Ron Muzzi has been a marine engineer at NOAA’s Great Lakes Environmental Research Laboratory (GLERL) since 1979. Throughout his career, Ron has worked to extend the reach of technology to study the Great Lakes. In leading the GLERL Marine Instrumentation Laboratory (MIL)'s team of engineers, he has worked on the development of instrumentation and equipment to monitor the physical, chemical, and biological changes of our freshwater lakes. Some of these monitoring tools have been invented by Ron and his MIL team and others adapted from oceanographic equipment to large freshwater lake use.

Ron launched his career at GLERL as a part-time engineering aid when he was a college freshman. In the process of completing his college education while working at the lab, he followed the advice of his supervisor by taking courses that built broad foundation in math, science, physics, chemistry, and thermodynamics. This foundation has served Ron well as an electronics engineer, a position that later transitioned into MIL team lead for GLERL.

Ron describes himself as a "jack of all trades" as he manages the front lines in delivering real time data from the Great Lakes back to the lab for analysis and modeling. Speaking from many years of experience, Ron stresses that NOAA GLERL’s monitoring systems must be designed and built to stand up to the rugged environment of the Great Lakes. These monitoring systems — made up of integrated electrical and mechanical components — must not only survive working in the water, but also reliably provide accurate data.
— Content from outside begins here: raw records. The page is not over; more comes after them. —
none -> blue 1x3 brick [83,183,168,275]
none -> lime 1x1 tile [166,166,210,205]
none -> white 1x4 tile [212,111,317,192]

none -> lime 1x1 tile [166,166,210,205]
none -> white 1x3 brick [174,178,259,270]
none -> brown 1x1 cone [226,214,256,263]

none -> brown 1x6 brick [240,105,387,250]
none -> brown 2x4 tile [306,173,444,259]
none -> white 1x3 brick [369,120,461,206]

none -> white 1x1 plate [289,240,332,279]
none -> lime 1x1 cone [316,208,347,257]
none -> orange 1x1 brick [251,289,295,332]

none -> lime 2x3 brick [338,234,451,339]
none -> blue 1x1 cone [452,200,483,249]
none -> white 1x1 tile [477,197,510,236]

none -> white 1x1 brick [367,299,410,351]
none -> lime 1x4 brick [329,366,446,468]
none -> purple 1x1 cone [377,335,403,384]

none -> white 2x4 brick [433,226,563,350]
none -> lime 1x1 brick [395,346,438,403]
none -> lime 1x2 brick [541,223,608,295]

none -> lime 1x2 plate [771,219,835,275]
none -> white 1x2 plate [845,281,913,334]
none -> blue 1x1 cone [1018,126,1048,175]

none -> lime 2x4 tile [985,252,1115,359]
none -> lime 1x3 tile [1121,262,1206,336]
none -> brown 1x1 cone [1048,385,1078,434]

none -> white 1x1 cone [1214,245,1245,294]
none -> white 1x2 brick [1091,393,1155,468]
He identifies one of the most challenging aspects of his job is “knowing what to do when things go wrong in the field and how to solve those problems, including when problem solving needs to be diagnosed remotely from the lab.”

Ron recognizes the importance of listening carefully to scientists to make sure he understands what they are trying to learn about the Great Lakes in their research pursuits. In doing so, Ron is better able to configure the tools needed to monitor changes in the lakes to meet GLERL’s research goals and objectives. Frequently, this involves designing a new instrument or adapting an existing one designed for the ocean for freshwater use.

Ron compares the challenges in his work as a marine engineer to solving puzzles.“I am really inspired by the creative process of designing and putting together innovative monitoring tools that are efficient, reliable, economical, and functional in rugged conditions,” he says. “Being reliable in the harsh environment of the Great Lakes is especially critical. If our desktop computer crashes, we can easily reboot it, but that’s not an option when the computer is located inside a buoy a few miles from shore on a stormy day.” 

One important development that Ron has helped advance is NOAA GLERL’s Real-Time Environmental Coastal Observation Network (ReCON) buoys, expanding GLERL’s capacity to monitor the Great Lakes. In working with the MIL team, Ron helped build and maintain the ReCON network—a system of wireless Internet observation buoys positioned at coastal locations around the Great Lakes covering approximately 800 square miles. The system of buoys, powered by solar energy, collects meteorological (Met) data and also provides sub-surface measurements of chemical, biological, and physical conditions. ReCON buoys obtain data in real-time that is accessible to the public and ensures the safety of user groups going out on the water, such as surfers, anglers and boaters, duck hunters, sailors, as well as researchers.  

Ron’s advice for young people interested in marine engineering harkens back to how he spent his childhood, experimenting with taking things apart and putting them bck together. “Young people need to experiment on their own, play around with science and technology kits, and get a good foundation in the basic sciences and mathematics. You may even consider exploring music.” Ron plays the piano and organ as well as directing his church choir and strongly believes that his musical pursuits have transferred over to strengthening his engineering skills. “Designing requires a creative spirit which should be explored at a young age.”